--- START OF Passage shown ---

Conflicts & War

North Korean ballistic missile traveled 600 km before falling into sea

(Update 1: Adds details throughout, changes head and lede)

Seoul, Sep 25 (EFE).- The short-range ballistic missile launched by North Korea on Sunday morning traveled 600 kilometers at an apogee of about 60 km before falling into the Sea of Japan, according to the South Korean military.

The Joint Chiefs of Staff (JCS) detected the launch at 6.53 am local time (21:53 GMT Saturday) and was carried out from Taechon county in the northwest of the country.

South Korean and United States intelligence agencies are still analyzing the details of the launch.

“While strengthening our monitoring and vigilance, our military is maintaining a full readiness posture in close cooperation with the United States,” the JCS said, according to the local Yonhap news agency.

The projectile fell in waters outside Japan’s exclusive economic zone, according to its Defense Minister Yasukazu Hamada.

Sunday’s is Pyongyang’s first ballistic weapons launch since June, when it fired eight short-range missiles, and comes two days after the US nuclear-powered aircraft carrier USS Ronald Reagan and its carrier strike group arrived at the South Korean port of Busan to take part in joint drills often criticized by Pyongyang as a threat.

--- END OF Passage shown ---
--- START OF Raw data ---

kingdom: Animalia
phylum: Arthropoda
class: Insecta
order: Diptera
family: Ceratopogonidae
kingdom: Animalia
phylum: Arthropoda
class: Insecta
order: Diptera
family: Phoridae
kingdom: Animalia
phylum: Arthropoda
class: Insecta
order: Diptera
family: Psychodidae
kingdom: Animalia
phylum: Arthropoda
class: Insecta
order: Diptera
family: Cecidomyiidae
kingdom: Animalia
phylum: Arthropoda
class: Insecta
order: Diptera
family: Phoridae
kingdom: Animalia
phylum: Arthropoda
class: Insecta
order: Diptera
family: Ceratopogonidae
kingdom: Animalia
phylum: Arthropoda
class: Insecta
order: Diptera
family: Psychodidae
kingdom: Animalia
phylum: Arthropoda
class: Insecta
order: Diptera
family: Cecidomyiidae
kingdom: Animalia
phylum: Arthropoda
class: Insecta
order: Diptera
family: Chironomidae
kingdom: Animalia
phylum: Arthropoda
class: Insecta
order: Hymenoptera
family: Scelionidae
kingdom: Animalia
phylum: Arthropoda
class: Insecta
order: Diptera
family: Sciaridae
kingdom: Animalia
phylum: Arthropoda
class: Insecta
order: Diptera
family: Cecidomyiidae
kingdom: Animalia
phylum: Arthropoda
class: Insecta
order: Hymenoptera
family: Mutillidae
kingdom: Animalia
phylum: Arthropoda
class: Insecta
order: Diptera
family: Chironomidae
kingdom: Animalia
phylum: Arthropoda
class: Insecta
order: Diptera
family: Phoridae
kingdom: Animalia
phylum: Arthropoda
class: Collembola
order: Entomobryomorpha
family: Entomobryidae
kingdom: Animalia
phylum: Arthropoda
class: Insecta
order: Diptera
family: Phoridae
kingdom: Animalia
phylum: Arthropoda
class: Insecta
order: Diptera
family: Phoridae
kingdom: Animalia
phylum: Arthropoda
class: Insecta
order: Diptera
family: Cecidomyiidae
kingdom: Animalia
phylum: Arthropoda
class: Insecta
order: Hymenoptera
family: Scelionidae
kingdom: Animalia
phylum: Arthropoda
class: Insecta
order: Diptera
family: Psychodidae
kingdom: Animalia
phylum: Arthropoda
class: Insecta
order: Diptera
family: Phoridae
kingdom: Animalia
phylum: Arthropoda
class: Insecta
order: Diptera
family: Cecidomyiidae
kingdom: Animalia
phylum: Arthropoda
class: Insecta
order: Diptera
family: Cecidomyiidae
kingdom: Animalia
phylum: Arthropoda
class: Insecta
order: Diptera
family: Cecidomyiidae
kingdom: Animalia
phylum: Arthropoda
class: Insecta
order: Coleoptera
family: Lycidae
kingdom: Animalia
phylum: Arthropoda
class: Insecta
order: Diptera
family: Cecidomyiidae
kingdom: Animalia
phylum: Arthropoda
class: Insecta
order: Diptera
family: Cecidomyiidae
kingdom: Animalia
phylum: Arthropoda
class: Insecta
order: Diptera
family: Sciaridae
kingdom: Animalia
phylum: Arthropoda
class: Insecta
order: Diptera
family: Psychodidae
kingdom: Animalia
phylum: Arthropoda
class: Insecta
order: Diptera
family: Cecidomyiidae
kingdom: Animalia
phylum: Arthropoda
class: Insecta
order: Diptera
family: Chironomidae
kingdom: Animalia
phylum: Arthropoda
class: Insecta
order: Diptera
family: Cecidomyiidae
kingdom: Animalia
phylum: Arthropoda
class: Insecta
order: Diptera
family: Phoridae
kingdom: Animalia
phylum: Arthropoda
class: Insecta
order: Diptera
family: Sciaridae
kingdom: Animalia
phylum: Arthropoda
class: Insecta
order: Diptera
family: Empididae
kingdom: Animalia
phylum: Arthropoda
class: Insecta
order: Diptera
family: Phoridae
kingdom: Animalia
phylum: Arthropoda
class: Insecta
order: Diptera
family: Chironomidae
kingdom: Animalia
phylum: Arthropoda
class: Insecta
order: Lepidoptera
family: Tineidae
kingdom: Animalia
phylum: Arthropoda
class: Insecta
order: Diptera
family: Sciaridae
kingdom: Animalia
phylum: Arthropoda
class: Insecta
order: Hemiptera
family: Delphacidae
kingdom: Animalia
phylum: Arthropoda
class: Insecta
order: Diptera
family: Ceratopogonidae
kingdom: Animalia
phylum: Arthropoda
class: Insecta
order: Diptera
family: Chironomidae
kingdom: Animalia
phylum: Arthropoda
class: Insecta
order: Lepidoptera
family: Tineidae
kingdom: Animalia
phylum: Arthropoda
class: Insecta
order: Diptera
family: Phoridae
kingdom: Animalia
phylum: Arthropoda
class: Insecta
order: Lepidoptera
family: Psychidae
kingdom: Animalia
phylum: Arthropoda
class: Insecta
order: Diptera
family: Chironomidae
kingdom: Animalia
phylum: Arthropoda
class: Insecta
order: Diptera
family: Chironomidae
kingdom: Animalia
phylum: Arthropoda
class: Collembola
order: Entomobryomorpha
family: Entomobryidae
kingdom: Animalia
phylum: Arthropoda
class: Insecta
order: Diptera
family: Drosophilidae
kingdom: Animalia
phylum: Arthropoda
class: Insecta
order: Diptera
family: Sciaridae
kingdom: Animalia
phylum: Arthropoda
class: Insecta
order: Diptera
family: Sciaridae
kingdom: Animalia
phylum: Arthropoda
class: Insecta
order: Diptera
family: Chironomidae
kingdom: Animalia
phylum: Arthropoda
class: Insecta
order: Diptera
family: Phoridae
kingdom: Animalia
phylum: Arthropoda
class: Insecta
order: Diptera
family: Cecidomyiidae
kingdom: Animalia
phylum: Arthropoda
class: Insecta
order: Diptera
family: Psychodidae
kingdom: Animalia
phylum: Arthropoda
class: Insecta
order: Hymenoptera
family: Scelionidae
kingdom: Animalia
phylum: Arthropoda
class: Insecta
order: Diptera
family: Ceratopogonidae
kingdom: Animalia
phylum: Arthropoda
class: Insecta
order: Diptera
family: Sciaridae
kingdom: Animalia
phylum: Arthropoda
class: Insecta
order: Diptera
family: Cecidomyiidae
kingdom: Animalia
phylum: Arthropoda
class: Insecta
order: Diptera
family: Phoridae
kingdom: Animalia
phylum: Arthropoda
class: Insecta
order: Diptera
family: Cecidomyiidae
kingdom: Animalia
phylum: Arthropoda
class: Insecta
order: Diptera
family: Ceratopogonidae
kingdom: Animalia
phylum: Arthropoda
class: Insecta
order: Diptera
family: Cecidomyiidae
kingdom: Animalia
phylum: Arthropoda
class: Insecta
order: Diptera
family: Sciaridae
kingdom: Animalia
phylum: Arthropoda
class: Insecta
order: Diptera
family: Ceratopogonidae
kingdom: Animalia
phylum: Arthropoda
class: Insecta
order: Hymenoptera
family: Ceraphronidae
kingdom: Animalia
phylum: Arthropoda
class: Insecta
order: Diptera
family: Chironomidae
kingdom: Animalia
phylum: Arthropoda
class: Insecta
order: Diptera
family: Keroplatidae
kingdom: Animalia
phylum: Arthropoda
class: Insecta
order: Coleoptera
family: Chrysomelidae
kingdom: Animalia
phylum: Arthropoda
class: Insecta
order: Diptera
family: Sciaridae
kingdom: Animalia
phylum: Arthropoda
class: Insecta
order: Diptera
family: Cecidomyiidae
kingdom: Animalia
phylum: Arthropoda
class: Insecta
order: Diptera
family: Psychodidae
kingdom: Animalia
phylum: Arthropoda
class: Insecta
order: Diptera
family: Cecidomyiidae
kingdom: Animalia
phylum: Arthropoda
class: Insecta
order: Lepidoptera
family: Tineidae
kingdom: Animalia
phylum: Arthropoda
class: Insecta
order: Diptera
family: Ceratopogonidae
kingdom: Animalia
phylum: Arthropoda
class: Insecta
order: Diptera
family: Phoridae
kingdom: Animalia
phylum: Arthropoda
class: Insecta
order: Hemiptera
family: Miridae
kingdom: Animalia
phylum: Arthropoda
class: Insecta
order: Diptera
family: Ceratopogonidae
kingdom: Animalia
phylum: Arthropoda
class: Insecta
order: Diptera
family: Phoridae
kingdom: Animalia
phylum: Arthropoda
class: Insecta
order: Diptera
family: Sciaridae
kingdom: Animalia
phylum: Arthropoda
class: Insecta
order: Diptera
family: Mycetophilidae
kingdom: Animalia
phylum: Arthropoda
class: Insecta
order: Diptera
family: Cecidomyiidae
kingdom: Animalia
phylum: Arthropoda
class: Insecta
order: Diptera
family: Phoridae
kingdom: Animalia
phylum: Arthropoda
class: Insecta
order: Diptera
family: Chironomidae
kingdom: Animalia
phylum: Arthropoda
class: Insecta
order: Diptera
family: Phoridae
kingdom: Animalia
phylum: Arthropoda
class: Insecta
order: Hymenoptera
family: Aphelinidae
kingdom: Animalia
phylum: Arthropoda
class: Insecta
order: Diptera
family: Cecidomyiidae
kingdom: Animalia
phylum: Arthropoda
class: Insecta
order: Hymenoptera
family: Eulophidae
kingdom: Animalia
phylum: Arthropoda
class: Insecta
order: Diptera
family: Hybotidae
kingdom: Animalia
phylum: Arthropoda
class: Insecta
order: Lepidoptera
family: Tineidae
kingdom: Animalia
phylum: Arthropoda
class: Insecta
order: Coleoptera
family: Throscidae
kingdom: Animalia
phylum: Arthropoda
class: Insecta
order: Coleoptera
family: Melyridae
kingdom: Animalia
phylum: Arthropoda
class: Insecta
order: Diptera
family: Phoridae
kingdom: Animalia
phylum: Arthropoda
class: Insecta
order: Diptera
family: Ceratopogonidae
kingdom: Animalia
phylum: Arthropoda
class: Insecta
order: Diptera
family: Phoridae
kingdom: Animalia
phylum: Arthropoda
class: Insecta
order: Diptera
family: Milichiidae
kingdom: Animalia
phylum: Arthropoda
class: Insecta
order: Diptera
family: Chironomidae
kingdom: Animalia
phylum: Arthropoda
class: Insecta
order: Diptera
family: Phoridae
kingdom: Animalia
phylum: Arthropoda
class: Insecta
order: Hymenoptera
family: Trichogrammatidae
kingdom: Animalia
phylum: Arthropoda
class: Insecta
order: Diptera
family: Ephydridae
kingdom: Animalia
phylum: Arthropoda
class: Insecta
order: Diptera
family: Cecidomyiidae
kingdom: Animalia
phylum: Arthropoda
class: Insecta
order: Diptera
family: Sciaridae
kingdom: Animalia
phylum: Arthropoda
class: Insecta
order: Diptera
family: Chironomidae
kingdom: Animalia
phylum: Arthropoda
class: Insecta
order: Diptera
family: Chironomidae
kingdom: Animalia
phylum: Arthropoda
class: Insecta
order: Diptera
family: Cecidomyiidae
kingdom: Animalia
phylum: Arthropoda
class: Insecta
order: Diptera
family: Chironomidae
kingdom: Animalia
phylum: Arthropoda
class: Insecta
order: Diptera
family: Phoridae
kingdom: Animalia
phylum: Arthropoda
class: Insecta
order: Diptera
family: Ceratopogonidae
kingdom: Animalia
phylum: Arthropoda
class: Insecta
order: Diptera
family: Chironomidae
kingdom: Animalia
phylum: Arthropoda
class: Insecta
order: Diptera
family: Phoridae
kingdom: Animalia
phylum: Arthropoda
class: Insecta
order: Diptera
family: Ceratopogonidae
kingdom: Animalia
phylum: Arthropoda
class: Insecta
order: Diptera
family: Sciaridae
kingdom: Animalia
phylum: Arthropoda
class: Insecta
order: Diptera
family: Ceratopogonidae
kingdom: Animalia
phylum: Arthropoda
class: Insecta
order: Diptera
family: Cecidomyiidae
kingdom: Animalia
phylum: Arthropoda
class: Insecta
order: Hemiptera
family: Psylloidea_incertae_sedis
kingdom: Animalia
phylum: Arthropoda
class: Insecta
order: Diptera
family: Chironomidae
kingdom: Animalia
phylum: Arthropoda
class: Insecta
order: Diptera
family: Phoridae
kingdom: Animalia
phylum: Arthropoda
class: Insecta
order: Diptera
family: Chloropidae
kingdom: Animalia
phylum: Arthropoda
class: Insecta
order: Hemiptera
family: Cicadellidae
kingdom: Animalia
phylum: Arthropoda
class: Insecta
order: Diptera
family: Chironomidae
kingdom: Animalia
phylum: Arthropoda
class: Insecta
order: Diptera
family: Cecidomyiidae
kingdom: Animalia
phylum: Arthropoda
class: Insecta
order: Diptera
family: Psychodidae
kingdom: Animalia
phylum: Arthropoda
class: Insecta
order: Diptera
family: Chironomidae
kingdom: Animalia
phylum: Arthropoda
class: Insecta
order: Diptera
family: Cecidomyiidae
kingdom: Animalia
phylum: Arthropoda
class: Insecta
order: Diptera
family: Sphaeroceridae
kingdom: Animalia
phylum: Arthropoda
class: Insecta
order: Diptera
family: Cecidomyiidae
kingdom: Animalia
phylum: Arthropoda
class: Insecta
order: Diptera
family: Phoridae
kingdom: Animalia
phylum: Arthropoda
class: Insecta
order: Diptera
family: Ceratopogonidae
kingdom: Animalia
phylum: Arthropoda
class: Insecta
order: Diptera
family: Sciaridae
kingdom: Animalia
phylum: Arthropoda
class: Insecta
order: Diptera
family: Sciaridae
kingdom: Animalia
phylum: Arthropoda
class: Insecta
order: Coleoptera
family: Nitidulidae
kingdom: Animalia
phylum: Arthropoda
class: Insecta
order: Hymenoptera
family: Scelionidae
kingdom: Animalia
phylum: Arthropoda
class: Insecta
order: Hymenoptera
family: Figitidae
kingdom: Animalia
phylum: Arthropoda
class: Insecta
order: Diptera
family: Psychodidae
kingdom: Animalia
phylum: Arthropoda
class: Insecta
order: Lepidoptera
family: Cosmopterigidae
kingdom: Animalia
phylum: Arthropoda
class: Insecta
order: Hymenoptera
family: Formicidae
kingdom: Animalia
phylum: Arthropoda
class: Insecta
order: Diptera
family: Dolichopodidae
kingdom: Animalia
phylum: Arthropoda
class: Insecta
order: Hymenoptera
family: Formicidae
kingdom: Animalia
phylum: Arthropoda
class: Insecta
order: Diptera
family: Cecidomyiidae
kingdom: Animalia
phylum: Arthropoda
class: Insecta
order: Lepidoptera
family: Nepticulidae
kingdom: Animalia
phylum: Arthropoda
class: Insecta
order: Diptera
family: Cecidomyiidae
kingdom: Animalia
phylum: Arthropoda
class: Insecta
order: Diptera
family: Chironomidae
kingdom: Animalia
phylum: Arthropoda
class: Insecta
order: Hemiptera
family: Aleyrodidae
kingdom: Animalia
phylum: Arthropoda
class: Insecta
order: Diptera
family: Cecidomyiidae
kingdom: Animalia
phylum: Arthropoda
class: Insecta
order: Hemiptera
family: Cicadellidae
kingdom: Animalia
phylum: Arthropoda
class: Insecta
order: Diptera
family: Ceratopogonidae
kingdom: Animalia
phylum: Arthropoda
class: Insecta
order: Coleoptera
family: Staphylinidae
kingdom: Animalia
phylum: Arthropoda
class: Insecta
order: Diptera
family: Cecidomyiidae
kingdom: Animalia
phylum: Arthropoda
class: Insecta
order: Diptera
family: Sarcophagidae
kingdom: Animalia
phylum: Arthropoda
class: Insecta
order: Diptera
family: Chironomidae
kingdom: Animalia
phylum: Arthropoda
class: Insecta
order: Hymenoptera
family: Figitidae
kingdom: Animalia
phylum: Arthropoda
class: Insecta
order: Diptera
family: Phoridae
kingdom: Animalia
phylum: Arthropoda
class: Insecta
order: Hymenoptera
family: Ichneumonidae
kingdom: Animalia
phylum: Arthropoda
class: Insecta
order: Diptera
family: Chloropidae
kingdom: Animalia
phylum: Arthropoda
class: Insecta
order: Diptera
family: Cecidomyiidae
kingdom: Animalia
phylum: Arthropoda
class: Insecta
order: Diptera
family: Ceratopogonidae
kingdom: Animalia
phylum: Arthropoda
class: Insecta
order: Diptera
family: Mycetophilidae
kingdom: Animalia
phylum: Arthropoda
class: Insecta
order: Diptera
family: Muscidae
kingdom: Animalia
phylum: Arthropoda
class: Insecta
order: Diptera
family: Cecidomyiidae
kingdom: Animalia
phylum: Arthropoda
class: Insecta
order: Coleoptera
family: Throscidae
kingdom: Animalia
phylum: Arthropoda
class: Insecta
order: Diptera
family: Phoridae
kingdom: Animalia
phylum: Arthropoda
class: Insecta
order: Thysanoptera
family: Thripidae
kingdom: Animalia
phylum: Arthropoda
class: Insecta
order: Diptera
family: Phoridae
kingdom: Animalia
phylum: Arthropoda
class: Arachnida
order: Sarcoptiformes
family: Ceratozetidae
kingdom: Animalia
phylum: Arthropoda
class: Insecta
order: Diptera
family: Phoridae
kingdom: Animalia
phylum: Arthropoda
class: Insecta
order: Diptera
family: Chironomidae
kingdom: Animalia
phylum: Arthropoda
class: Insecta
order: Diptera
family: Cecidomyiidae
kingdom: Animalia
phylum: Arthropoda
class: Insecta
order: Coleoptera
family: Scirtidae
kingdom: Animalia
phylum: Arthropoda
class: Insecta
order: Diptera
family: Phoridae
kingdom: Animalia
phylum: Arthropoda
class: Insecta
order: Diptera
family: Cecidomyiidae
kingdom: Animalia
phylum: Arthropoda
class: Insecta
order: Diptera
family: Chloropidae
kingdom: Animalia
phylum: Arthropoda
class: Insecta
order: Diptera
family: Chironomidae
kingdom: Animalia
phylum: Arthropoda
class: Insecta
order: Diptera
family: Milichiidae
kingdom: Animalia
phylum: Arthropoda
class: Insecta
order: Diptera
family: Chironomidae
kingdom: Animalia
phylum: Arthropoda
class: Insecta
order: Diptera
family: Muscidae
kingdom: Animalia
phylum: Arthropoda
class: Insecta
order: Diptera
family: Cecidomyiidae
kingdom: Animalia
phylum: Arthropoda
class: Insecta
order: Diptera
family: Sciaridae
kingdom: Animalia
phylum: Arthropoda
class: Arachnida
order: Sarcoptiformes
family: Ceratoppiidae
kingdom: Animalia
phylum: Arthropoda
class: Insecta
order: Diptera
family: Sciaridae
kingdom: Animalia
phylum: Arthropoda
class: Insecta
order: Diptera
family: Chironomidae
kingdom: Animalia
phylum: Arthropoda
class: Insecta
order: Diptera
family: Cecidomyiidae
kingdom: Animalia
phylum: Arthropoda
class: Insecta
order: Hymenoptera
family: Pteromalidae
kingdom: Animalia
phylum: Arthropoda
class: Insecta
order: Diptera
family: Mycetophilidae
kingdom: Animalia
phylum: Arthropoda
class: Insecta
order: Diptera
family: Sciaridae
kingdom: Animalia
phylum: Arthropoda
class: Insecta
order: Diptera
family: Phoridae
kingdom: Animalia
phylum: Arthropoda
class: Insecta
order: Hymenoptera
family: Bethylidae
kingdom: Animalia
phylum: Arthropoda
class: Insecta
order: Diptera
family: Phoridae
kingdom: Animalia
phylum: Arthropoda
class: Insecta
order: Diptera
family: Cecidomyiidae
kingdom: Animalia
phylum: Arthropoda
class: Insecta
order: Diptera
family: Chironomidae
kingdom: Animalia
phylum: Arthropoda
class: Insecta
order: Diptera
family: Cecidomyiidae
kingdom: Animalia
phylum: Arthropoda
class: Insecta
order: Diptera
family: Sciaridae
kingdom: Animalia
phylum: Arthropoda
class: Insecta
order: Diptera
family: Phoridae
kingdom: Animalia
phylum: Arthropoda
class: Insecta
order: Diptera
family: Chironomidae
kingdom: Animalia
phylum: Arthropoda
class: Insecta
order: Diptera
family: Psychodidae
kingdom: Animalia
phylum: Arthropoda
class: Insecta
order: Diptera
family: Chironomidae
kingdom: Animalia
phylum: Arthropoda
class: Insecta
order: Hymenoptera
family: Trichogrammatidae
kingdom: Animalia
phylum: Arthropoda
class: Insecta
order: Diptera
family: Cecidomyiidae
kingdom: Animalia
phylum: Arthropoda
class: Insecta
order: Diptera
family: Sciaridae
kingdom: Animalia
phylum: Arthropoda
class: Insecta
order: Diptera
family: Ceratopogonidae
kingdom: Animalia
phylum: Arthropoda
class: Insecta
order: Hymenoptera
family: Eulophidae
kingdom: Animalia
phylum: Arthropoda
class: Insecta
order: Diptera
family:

--- END OF Raw data ---

▸ Written instruction 1: According to the report on the North Korean missile launch, from which county was the missile fired?
▸ Written instruction 2: Continue the report on the North Korean missile launch from its final sentence.

▸ Written response 1: It was fired from Taechon county in the northwest of North Korea.

▸ Written response 2:
Shortly after the launch, JCS chief Gen. Kim Seung-kyum and Gen. Paul LaCamera, commander of the US-South Korea Combined Forces Command, held talks to discuss their security coordination.

“They reaffirmed that through the planned South Korea-US maritime exercise and other efforts, they would further solidify a combined defense posture against any North Korean threats and provocations,” they said, according to a statement sent to journalists and published by the local Yonhap news agency.

It strongly urged the North to immediately stop all ballistic missile tests, saying the launch is a “significant provocation that undermines peace and stability on the Korean Peninsula as well as in the international community.”

“While we have assessed that this event does not pose an immediate threat to US personnel or territory, or to our allies, the missile launch highlights the destabilizing impact of the [North’s] unlawful WMD and ballistic missile programs,” the command said.

The launch also coincides with the imminent arrival of US Vice President Kamala Harris, who after attending the state funeral for Japan’s former prime minister Shinzo Abe in Tokyo on Tuesday, plans to visit South Korea at the end of next week.

This test also follows several days of reports that Pyongyang is preparing to test a new submarine capable of launching ballistic missiles.

North Korea has conducted a record number of missile tests this year after approving a weapons modernization plan in 2021 and has also toughened its nuclear posture.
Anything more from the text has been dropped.